[Dataset entries]
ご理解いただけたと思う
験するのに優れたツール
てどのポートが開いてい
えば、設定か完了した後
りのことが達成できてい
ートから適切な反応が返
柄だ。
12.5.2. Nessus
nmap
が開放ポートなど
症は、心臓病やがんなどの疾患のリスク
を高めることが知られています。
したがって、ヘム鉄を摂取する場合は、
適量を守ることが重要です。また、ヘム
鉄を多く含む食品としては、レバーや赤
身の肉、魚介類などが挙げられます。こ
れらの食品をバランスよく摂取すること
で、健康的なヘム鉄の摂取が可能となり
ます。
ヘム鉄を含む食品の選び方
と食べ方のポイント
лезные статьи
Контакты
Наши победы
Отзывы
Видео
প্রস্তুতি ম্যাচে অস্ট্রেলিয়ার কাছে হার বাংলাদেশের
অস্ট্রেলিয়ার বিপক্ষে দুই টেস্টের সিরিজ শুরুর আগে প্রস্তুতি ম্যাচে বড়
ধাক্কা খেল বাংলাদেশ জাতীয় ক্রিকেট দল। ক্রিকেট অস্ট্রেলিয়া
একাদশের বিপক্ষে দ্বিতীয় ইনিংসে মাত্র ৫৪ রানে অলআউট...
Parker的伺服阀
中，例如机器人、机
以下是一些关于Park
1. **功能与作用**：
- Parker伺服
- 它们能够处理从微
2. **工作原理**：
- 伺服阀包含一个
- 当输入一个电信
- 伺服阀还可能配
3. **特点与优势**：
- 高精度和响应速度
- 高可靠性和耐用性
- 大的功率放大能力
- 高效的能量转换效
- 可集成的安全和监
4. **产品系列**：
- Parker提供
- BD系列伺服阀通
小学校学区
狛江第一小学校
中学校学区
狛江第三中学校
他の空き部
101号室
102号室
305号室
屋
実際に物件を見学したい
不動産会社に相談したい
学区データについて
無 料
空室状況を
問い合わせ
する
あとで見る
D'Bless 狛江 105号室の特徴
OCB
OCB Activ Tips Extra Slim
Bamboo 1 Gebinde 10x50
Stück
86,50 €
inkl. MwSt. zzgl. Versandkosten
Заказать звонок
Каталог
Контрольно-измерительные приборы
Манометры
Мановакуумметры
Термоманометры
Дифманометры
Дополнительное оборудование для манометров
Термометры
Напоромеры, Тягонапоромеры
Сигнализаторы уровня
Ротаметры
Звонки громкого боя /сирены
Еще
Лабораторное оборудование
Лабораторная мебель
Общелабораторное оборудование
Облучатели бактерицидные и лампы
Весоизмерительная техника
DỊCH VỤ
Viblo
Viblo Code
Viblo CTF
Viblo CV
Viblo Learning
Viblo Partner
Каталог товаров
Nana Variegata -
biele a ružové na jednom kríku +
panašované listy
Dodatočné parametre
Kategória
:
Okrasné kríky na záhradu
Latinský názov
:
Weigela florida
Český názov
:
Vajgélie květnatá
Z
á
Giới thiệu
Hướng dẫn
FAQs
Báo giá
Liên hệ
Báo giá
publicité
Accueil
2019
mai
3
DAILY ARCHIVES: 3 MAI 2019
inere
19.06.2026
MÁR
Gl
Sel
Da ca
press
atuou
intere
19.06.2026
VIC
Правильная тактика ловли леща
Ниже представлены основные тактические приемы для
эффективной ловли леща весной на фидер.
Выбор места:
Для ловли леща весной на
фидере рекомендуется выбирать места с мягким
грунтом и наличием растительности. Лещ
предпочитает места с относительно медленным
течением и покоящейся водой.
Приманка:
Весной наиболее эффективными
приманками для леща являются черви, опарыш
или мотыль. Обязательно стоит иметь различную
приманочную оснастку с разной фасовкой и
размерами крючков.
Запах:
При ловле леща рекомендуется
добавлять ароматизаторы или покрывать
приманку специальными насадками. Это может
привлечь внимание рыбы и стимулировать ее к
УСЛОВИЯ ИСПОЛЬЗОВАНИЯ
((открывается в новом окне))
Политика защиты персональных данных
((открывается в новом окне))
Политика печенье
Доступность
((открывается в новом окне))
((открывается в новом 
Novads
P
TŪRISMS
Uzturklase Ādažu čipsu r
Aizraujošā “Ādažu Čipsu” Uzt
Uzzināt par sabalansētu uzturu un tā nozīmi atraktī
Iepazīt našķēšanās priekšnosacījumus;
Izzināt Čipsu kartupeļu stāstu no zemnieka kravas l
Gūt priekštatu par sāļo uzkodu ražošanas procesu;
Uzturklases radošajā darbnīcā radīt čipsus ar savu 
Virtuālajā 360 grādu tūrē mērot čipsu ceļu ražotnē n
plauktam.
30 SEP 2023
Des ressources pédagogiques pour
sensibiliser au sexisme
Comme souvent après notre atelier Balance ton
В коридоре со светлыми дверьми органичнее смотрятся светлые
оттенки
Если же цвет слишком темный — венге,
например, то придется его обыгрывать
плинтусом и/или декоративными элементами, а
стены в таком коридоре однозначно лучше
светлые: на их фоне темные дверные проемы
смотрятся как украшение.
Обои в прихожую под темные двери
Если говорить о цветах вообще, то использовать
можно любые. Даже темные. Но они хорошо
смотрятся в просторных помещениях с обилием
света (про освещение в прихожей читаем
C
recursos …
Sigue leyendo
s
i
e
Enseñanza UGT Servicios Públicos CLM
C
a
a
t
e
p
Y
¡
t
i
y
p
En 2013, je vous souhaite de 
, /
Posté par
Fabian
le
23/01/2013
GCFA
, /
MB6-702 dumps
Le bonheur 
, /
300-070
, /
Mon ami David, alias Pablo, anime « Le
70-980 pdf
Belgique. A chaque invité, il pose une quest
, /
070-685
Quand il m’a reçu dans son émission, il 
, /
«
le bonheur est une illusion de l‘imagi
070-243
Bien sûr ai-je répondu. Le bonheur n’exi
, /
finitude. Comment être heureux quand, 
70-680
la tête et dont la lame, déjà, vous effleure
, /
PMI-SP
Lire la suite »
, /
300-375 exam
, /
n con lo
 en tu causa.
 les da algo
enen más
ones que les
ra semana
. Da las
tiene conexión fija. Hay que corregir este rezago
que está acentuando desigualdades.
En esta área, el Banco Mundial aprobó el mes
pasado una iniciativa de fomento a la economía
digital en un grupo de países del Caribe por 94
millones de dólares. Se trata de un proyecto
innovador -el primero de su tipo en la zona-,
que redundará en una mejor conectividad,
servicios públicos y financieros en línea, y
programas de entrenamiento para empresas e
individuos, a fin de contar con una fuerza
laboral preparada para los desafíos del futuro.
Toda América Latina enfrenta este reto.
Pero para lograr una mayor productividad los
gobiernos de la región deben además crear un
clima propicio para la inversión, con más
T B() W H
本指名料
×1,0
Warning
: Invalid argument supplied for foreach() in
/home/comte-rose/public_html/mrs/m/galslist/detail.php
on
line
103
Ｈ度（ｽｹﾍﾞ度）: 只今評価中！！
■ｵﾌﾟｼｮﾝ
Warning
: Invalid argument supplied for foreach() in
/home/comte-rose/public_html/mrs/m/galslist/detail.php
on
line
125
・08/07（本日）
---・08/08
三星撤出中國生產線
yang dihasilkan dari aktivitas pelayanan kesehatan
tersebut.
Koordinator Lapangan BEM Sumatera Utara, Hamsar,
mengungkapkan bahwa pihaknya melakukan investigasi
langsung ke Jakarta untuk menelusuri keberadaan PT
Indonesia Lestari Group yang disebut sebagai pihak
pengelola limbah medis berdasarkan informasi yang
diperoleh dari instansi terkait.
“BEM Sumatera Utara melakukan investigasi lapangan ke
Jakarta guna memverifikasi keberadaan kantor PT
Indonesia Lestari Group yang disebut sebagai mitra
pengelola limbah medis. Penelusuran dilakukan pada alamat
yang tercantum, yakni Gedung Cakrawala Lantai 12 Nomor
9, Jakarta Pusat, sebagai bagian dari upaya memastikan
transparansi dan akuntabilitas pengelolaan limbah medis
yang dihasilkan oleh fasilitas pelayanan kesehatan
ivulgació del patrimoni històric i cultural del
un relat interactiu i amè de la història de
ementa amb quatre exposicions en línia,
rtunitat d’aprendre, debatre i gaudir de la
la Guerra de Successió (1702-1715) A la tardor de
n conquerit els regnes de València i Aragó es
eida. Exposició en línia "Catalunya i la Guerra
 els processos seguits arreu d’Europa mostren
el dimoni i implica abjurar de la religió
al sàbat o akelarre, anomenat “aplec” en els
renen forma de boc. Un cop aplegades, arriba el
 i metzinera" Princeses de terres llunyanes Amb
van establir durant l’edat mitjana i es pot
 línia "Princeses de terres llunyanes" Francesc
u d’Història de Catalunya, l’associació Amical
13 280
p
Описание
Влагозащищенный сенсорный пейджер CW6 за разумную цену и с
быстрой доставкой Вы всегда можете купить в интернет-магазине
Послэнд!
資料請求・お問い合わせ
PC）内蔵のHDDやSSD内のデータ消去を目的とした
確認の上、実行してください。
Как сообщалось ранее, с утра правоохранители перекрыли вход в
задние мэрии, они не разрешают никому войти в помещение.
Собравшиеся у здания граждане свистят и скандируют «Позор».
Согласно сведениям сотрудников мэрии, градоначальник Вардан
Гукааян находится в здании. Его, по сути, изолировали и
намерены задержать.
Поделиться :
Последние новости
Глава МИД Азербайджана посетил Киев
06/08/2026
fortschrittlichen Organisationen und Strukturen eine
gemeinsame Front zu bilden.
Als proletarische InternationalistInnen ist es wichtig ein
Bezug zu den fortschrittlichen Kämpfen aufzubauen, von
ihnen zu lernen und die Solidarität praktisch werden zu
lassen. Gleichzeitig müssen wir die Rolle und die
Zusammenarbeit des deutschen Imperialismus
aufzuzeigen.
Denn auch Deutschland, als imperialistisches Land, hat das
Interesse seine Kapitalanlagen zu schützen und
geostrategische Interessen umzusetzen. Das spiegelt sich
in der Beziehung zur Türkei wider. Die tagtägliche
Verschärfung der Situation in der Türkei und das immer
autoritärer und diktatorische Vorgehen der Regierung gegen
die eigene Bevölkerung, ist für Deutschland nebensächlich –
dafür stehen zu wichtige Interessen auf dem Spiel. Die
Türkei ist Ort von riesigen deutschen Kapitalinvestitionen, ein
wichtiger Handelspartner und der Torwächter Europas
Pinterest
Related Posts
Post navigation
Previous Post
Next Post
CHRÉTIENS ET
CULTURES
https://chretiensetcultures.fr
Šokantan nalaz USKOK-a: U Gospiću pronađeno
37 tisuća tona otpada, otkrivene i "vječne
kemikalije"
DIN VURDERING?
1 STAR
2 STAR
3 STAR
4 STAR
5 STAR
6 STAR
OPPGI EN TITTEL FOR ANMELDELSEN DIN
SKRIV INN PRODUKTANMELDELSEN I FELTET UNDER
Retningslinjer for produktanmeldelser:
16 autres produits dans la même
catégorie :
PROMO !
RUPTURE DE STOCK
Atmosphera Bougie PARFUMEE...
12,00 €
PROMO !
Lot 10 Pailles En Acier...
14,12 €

EXERCISE INSTRUCTIONS: Give the count of lines in the records that contain "Политика", and no other text.

WRITTEN SOLUTION: 2